Taking the line that contains "(3,3'-diaminobenzidine) immunohistochemical staining" as the start and the last line of the data as the end, repeat exactly every line in that span, but no pictures.

**DATA EXCERPT:**
+---+

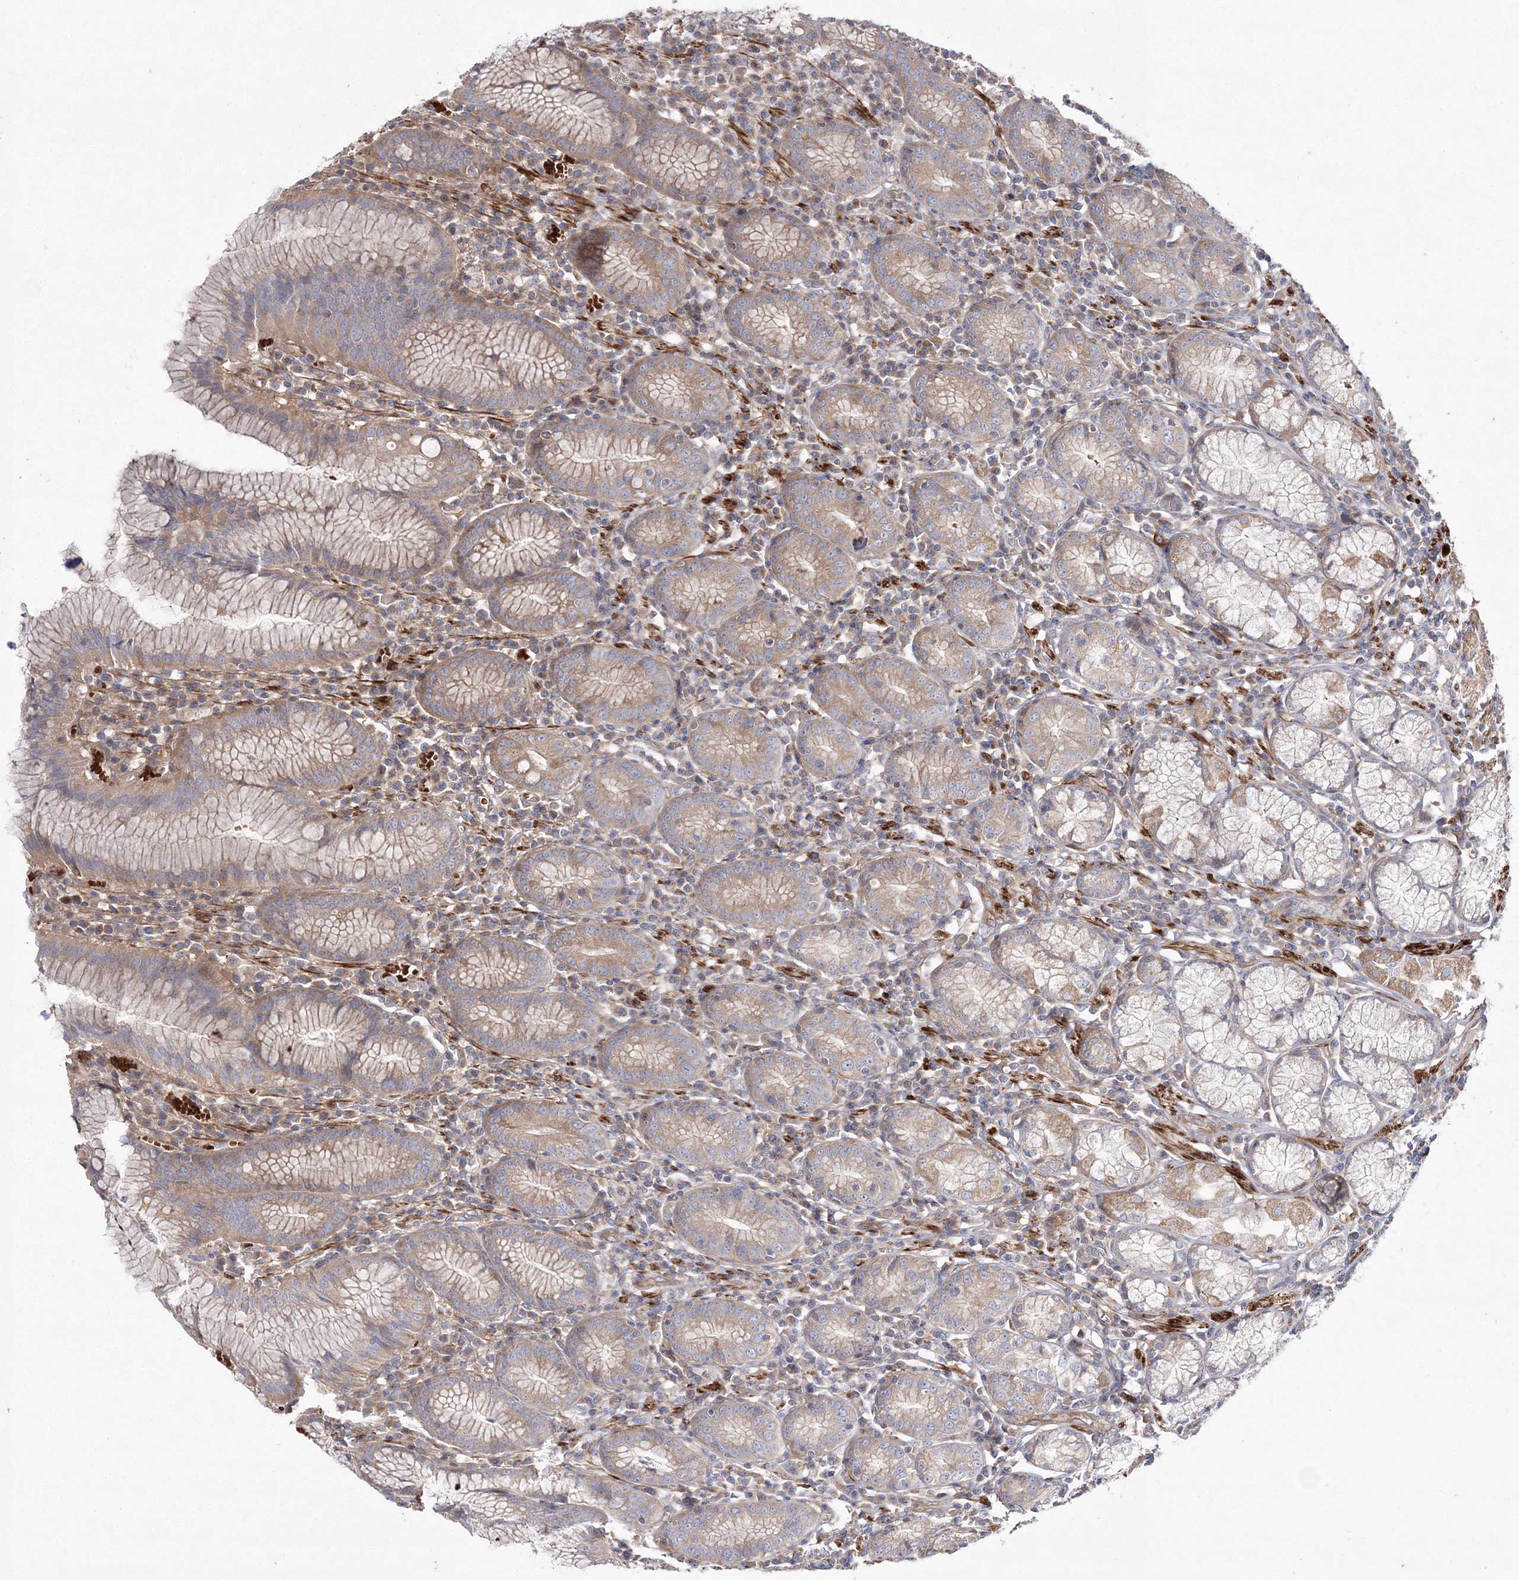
{"staining": {"intensity": "moderate", "quantity": "25%-75%", "location": "cytoplasmic/membranous"}, "tissue": "stomach", "cell_type": "Glandular cells", "image_type": "normal", "snomed": [{"axis": "morphology", "description": "Normal tissue, NOS"}, {"axis": "topography", "description": "Stomach"}], "caption": "DAB immunohistochemical staining of benign human stomach demonstrates moderate cytoplasmic/membranous protein staining in approximately 25%-75% of glandular cells.", "gene": "ZSWIM6", "patient": {"sex": "male", "age": 55}}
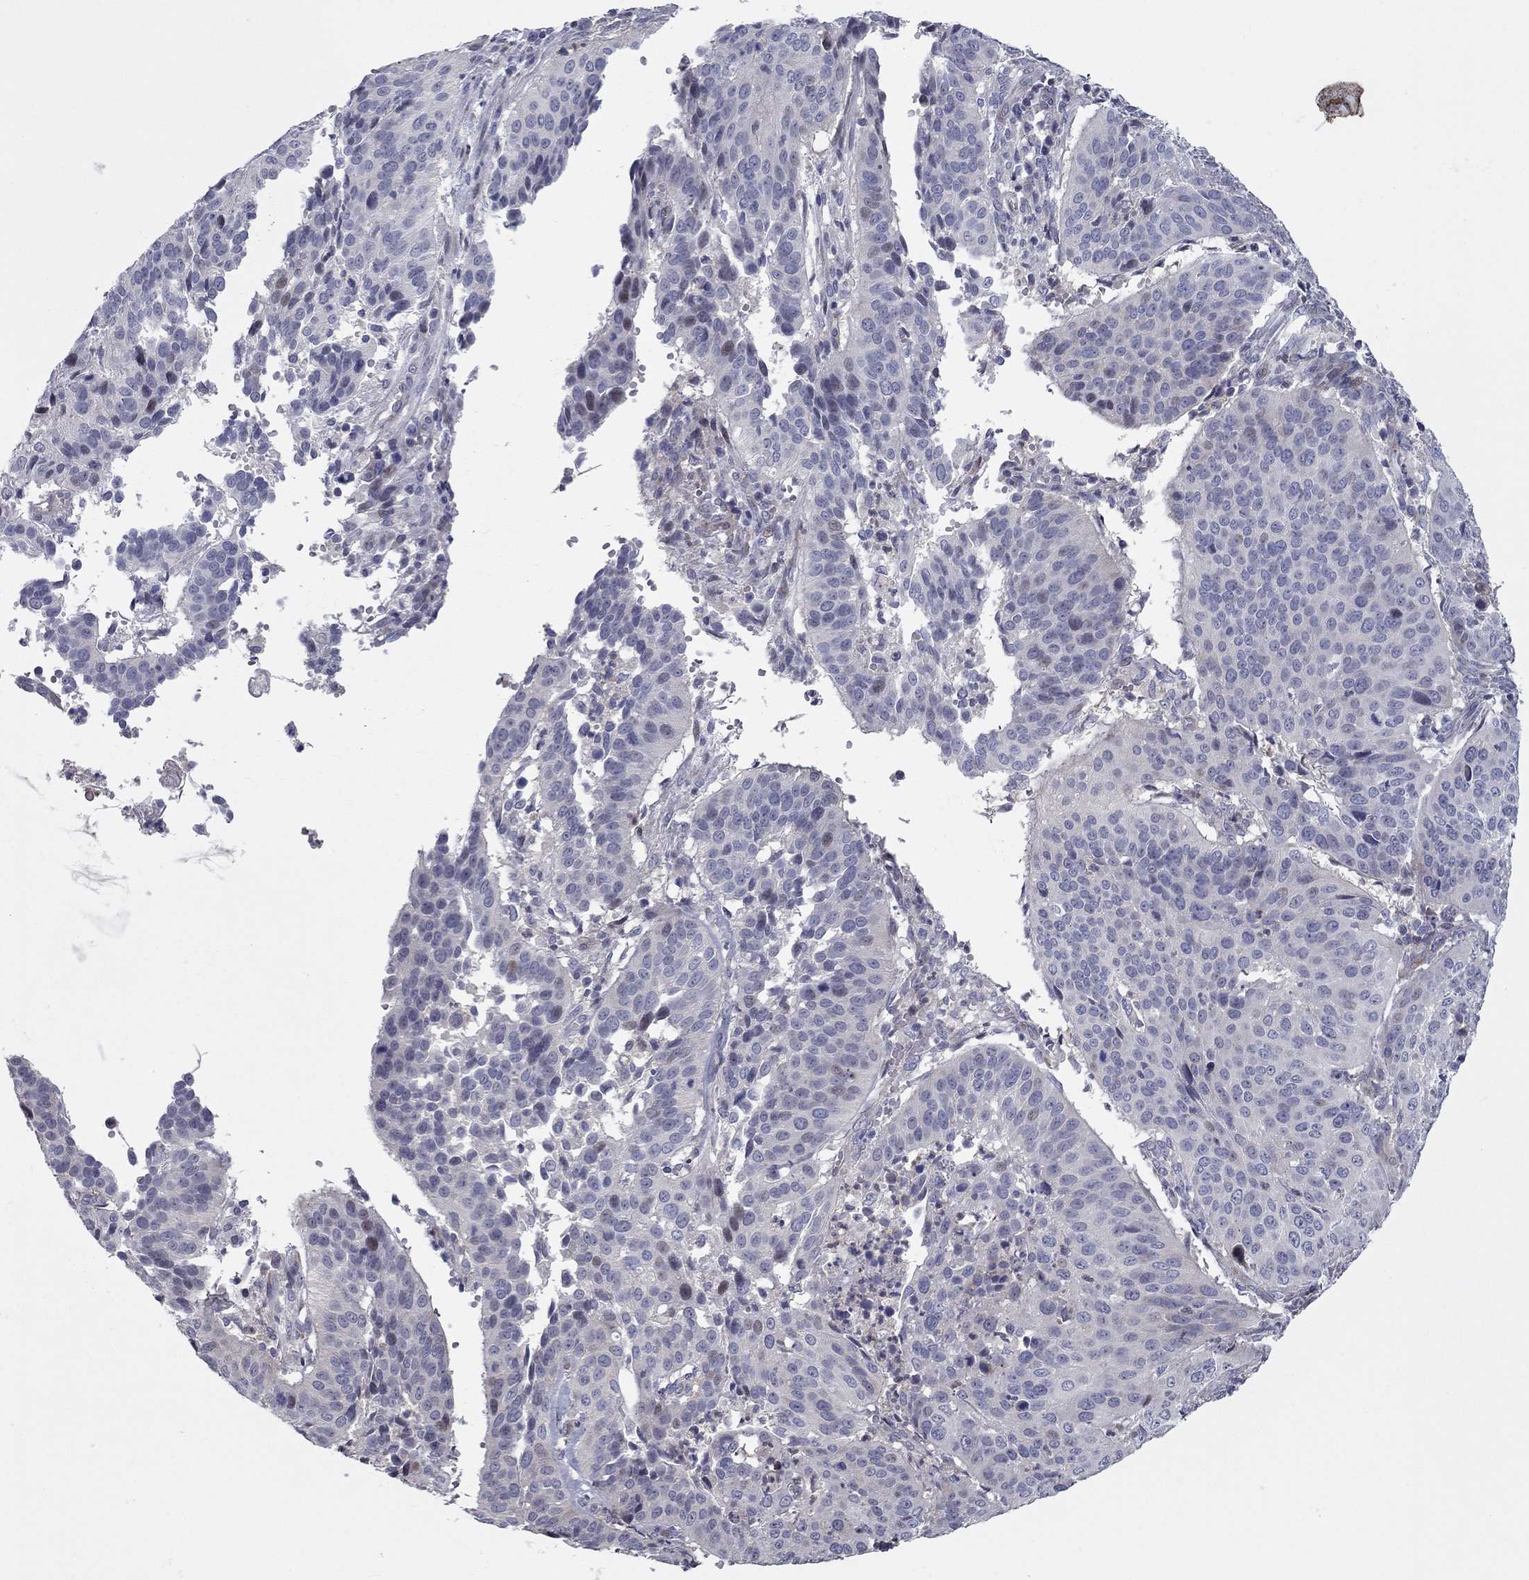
{"staining": {"intensity": "negative", "quantity": "none", "location": "none"}, "tissue": "cervical cancer", "cell_type": "Tumor cells", "image_type": "cancer", "snomed": [{"axis": "morphology", "description": "Normal tissue, NOS"}, {"axis": "morphology", "description": "Squamous cell carcinoma, NOS"}, {"axis": "topography", "description": "Cervix"}], "caption": "DAB (3,3'-diaminobenzidine) immunohistochemical staining of squamous cell carcinoma (cervical) exhibits no significant expression in tumor cells.", "gene": "DUSP7", "patient": {"sex": "female", "age": 39}}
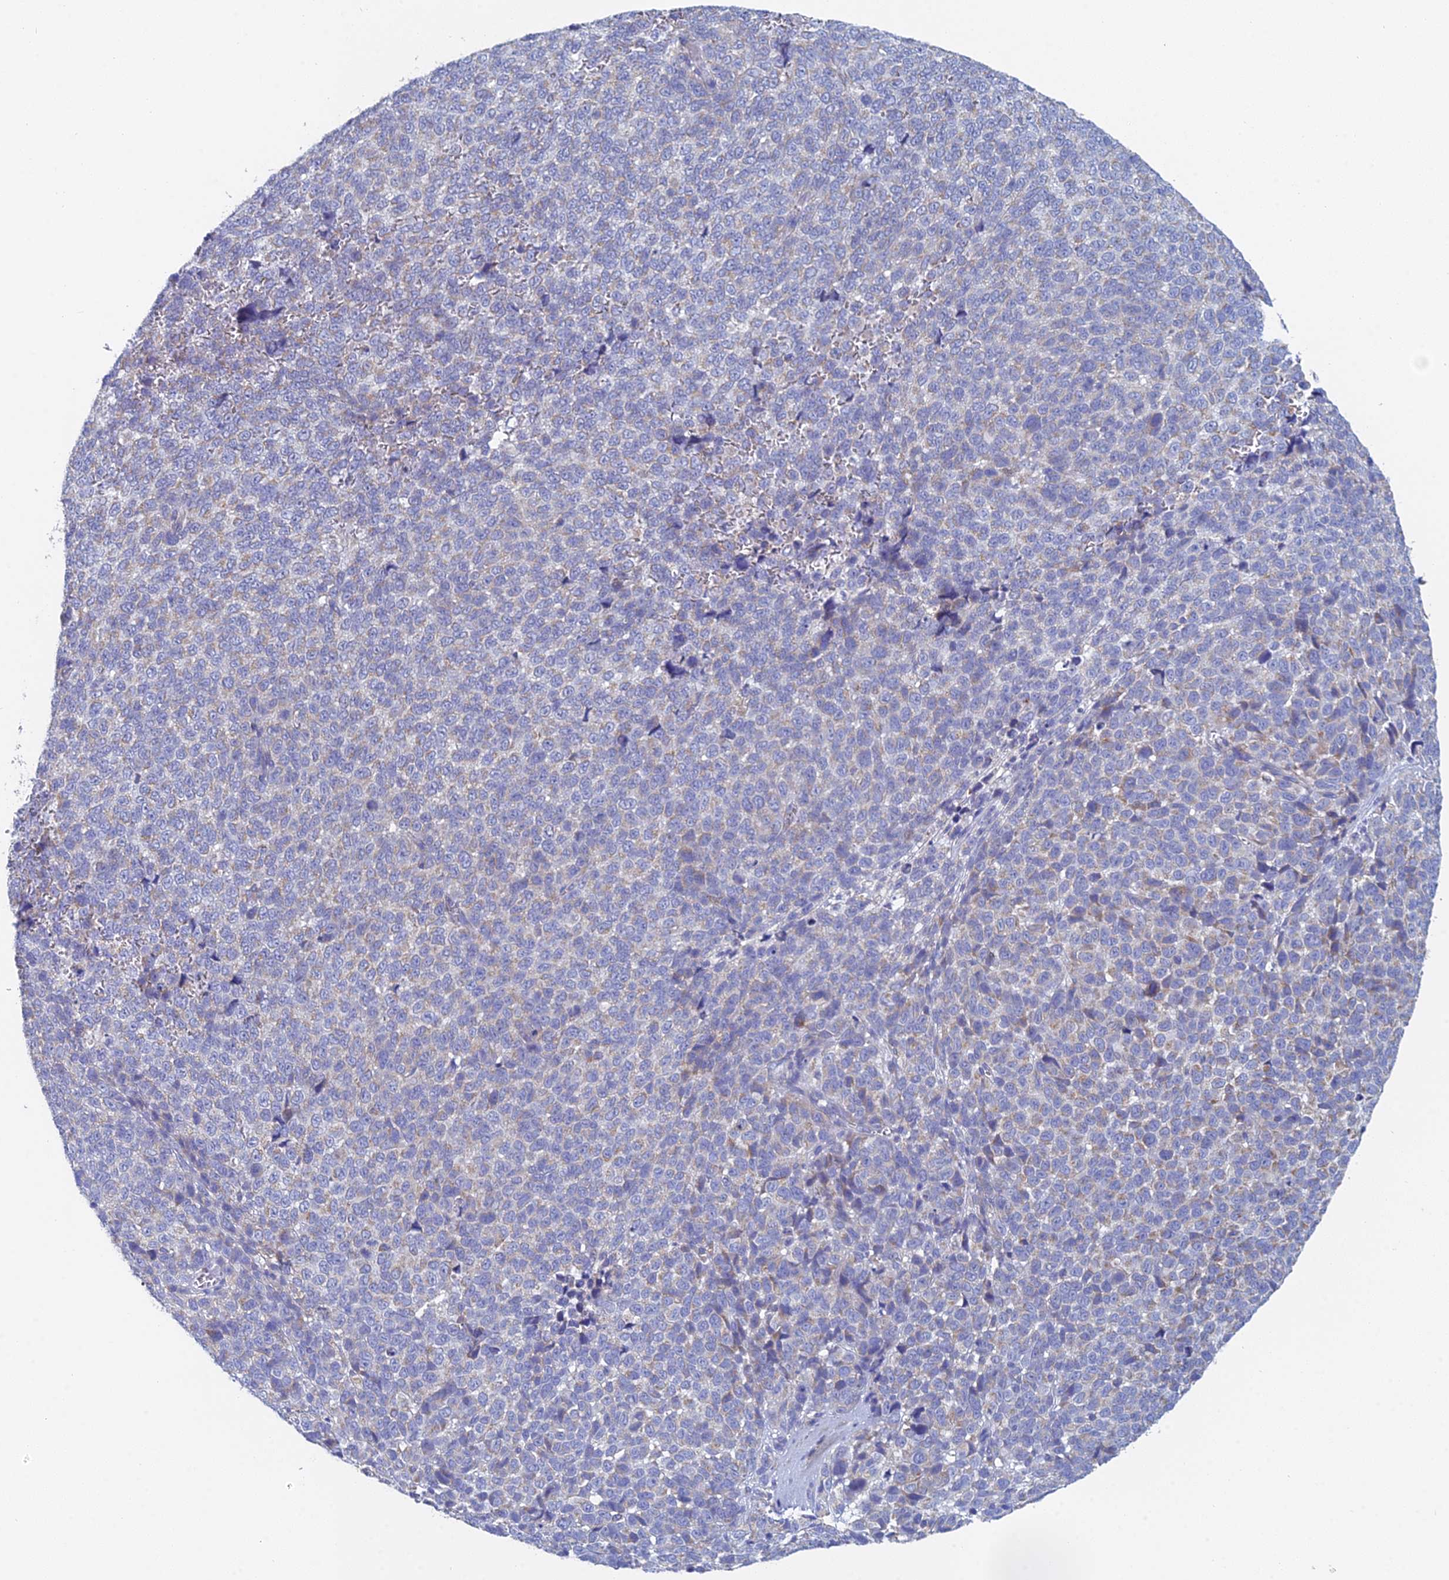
{"staining": {"intensity": "weak", "quantity": "<25%", "location": "cytoplasmic/membranous"}, "tissue": "melanoma", "cell_type": "Tumor cells", "image_type": "cancer", "snomed": [{"axis": "morphology", "description": "Malignant melanoma, NOS"}, {"axis": "topography", "description": "Nose, NOS"}], "caption": "Micrograph shows no significant protein staining in tumor cells of malignant melanoma.", "gene": "CRACR2B", "patient": {"sex": "female", "age": 48}}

+---+

**YOUR SOLUTION:**
{"staining": {"intensity": "negative", "quantity": "none", "location": "none"}, "tissue": "cervical cancer", "cell_type": "Tumor cells", "image_type": "cancer", "snomed": [{"axis": "morphology", "description": "Normal tissue, NOS"}, {"axis": "morphology", "description": "Squamous cell carcinoma, NOS"}, {"axis": "topography", "description": "Cervix"}], "caption": "DAB (3,3'-diaminobenzidine) immunohistochemical staining of squamous cell carcinoma (cervical) exhibits no significant expression in tumor cells.", "gene": "DUSP7", "patient": {"sex": "female", "age": 39}}
{"staining": {"intensity": "weak", "quantity": "<25%", "location": "cytoplasmic/membranous"}, "tissue": "melanoma", "cell_type": "Tumor cells", "image_type": "cancer", "snomed": [{"axis": "morphology", "description": "Malignant melanoma, NOS"}, {"axis": "topography", "description": "Nose, NOS"}], "caption": "Micrograph shows no significant protein staining in tumor cells of malignant melanoma.", "gene": "CRACR2B", "patient": {"sex": "female", "age": 48}}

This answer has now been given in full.